The main barrier, claims Prof. De Vries, is still the legal restrictions that only allow on-site access to Web archives, and the governmental institutions' lack of a "risk appetite" (a term previously mentioned by Hockx-Yu), to change this situation. Common Crawl, the non-for-profit Web crawl available for research is an example to that. Common Crawl has no access restriction, although it might be less well curated as institutional Web archives are. Another technical barrier, explains Prof. De Vries, is that unlike search engines, Web archives unfortunately miss out on the large amounts of usage data necessary to  to improve the algorithms and relevance of search results. 

Hockx-Yu added to De Vries' list the risky dependency on a common set of tools used by institutions to archive the Web. Web archiving at scale already takes place for 10 years, but the development of tools did not follow that path. Another barrier to scholarly use of Web archives, according to Hockx-Yu, is the monolithic document access to Web archives (which only allow URL search and browsing of its previous captures). The biggest barrier, however, is the pace of technological developments, with which institutional Web archives cannot keep up.

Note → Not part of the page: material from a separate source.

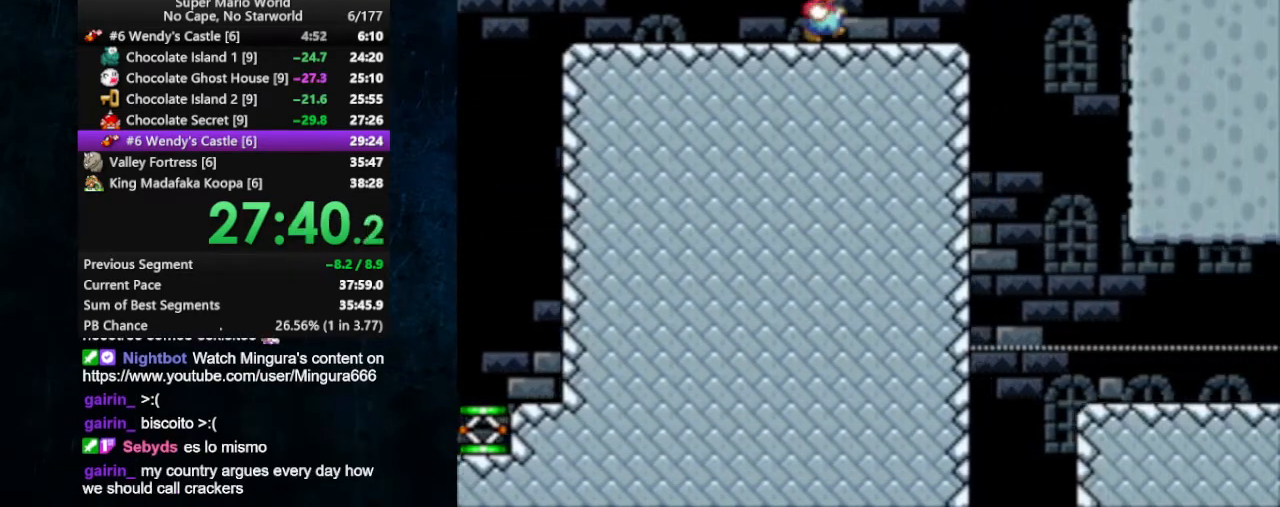
{"buttons": ["X", "DPAD_UP"], "events": [[367, "DPAD_LEFT", "down"], [367, "DPAD_RIGHT", "up"], [367, "DPAD_UP", "down"], [500, "DPAD_LEFT", "up"]]}
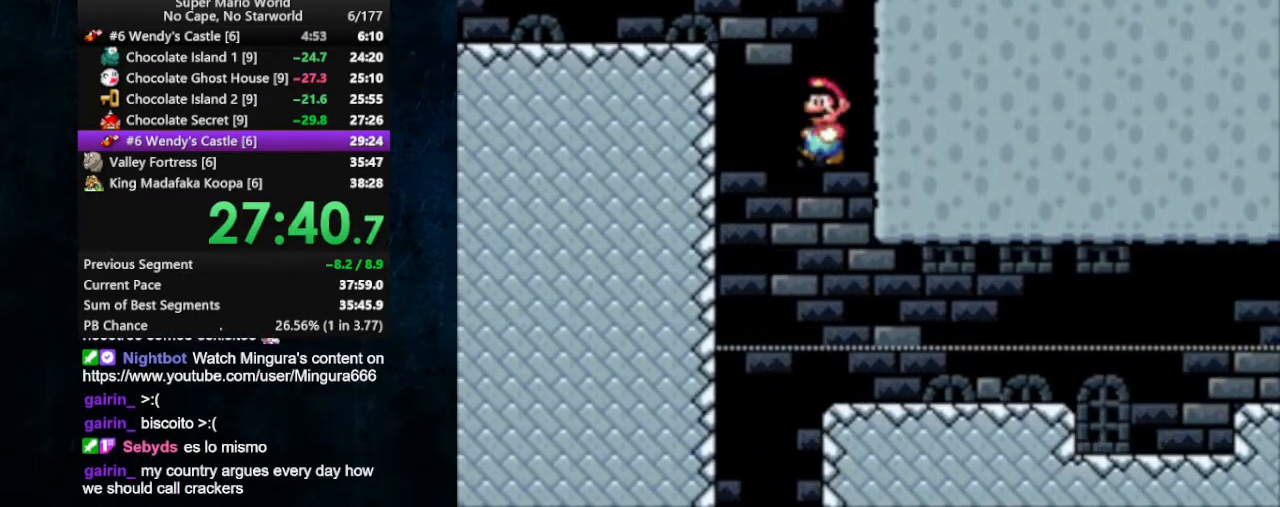
{"buttons": ["X", "DPAD_RIGHT"], "events": [[33, "DPAD_RIGHT", "down"], [33, "DPAD_UP", "up"]]}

LeFurgy's view on the barriers to advancing scholarly use of Web archives focused on social and economic reasons. From a social point of view, he discussed the barriers to making the case of the value of Web archives and the institutions that hold them - which are run on tax money. Although Web archives hold many opportunities for research - in the fields of digital humanities, journalism and local history - the assumption that "if you build it they will come" is not always true, and more research engagement and PR is necessary.

From an economic perspective, there is a need in obtaining sustained money to archiving initiatives that will allow the long-term stewardship of digital data and hiring staff.

Prof. Rogers added to the list of barriers by questioning what it is that we are archiving, and what is the status of the Web more generally? Initially, the barriers to archiving the Web concerned its ephemerality. Subsequently, concerns were made about studying static archived Web pages compared to the dynamic live Web. Currently, however, the concerns focus on the current decline of the informational and open Web, something people such as Tim Berners-Lee are concerned about. The Web, claims Prof. Rogers, may be in decline, and that may change the way we will think about Web archives in the near future. The new Web that is rising (the one of corporate, social media platforms and mobile applications) is currently not archived. If we archive the new Web through an API - because this is what the platforms allow us to do - how does that change our object of study? In addition, one should consider the status of Web archives as a media source vis-à-vis other media sources. When writing history, are Web archives good as a source material? 

All panelists agreed that in order to stay relevant, Web archives should proactively engage and work with researchers. Engagement can be improved by looking at current scholarly practices. One way to do explore access to archived Web collections outside the reading rooms (from a big data approach), is to allow online access to aggregated metadata, rather than to the archived files.

The WebART project thanks NWO-CATCH, the KB staff, keynote speakers, panelists, chairs and audience for contributing to the meeting's success.